### Activity
Copy the items below word for word, from the line containing "Which series has the widest spread of values?" up to and including the line containing "Which has a", leaving out any pictures.

### Data in this exercise
________________

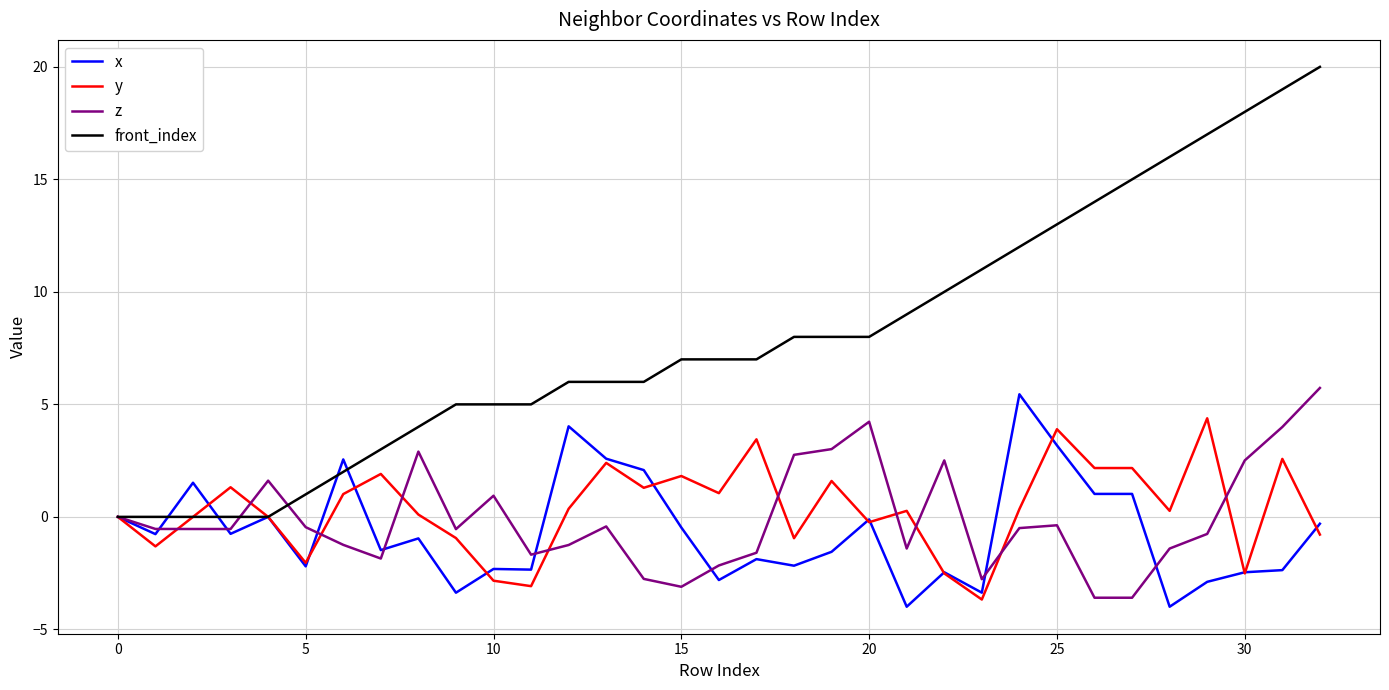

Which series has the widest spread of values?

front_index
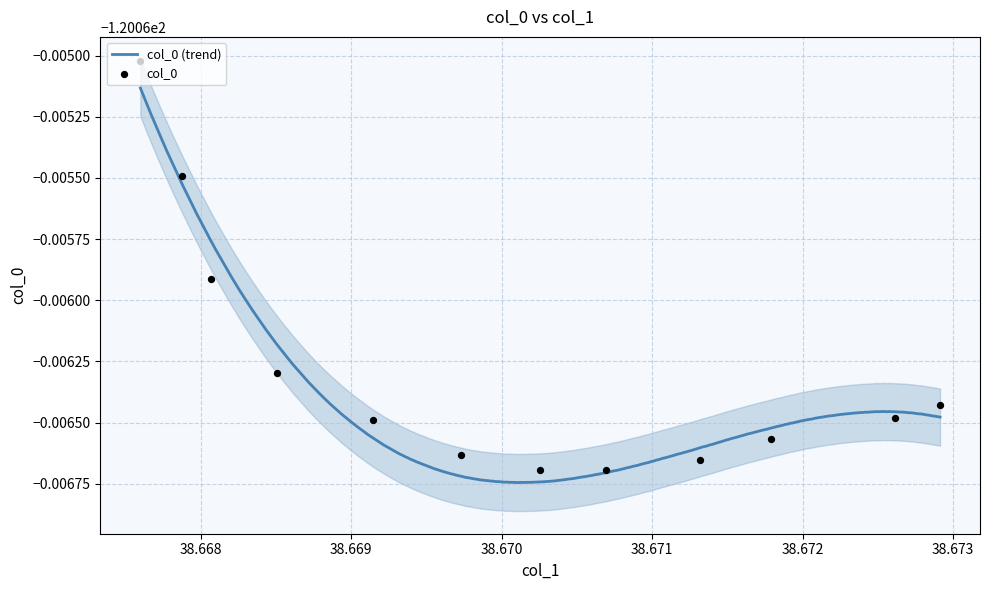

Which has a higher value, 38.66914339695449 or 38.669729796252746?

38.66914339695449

________________

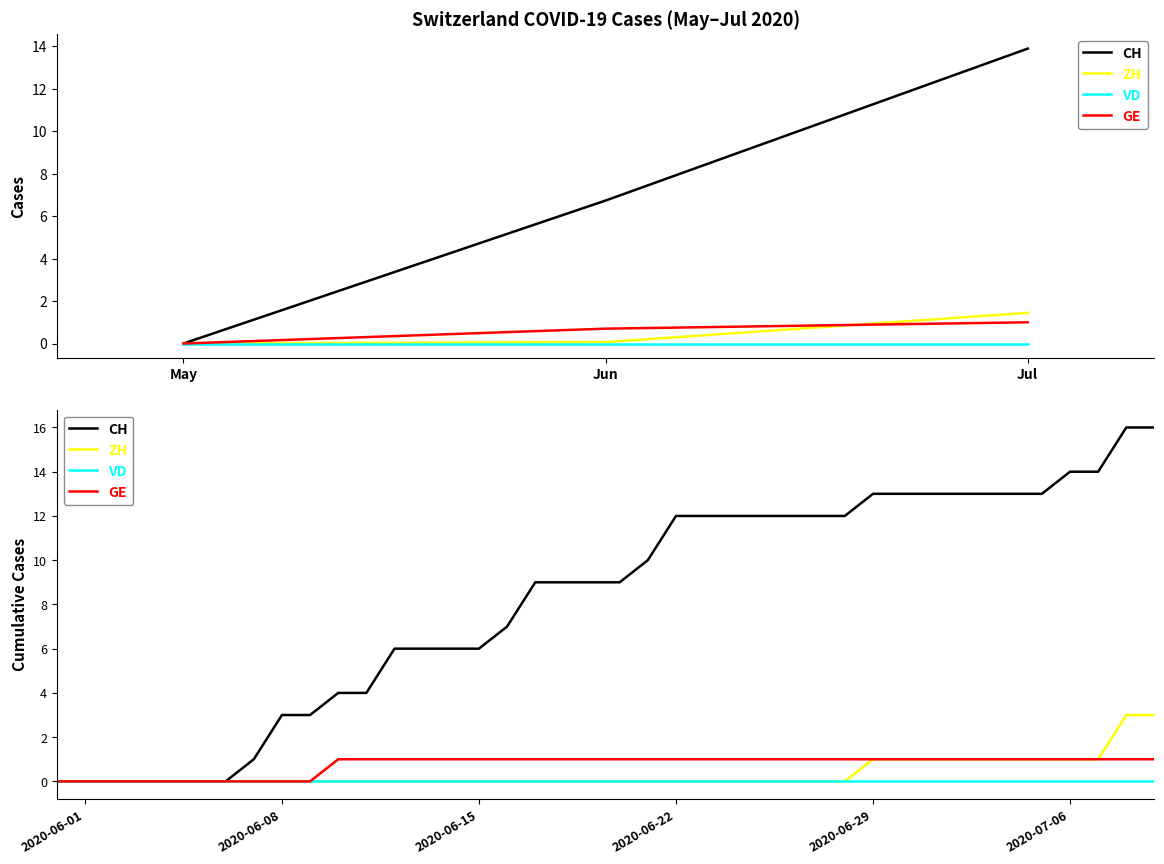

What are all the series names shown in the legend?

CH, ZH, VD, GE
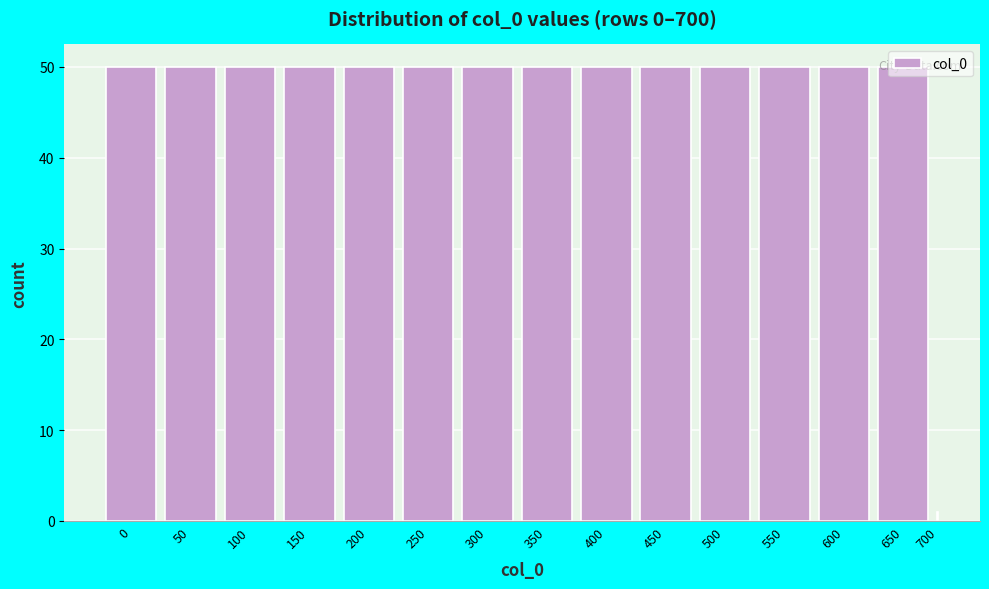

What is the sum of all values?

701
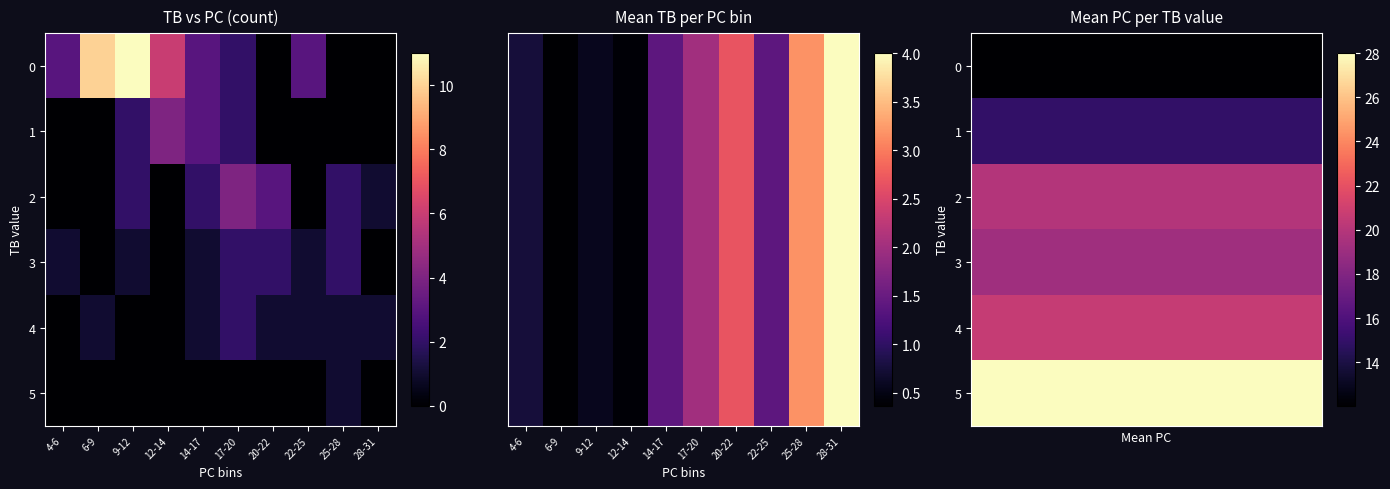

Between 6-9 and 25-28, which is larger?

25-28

________________

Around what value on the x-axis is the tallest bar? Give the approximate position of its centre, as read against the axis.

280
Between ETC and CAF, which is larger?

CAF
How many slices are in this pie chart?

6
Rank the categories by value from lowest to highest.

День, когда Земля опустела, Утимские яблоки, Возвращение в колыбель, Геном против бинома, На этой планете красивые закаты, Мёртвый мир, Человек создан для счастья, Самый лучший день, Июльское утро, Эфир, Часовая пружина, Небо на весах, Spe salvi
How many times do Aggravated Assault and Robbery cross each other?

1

________________

### Response
Which series has the widest spread of values?

front_index

Which has a higher value, 38.66914339695449 or 38.669729796252746?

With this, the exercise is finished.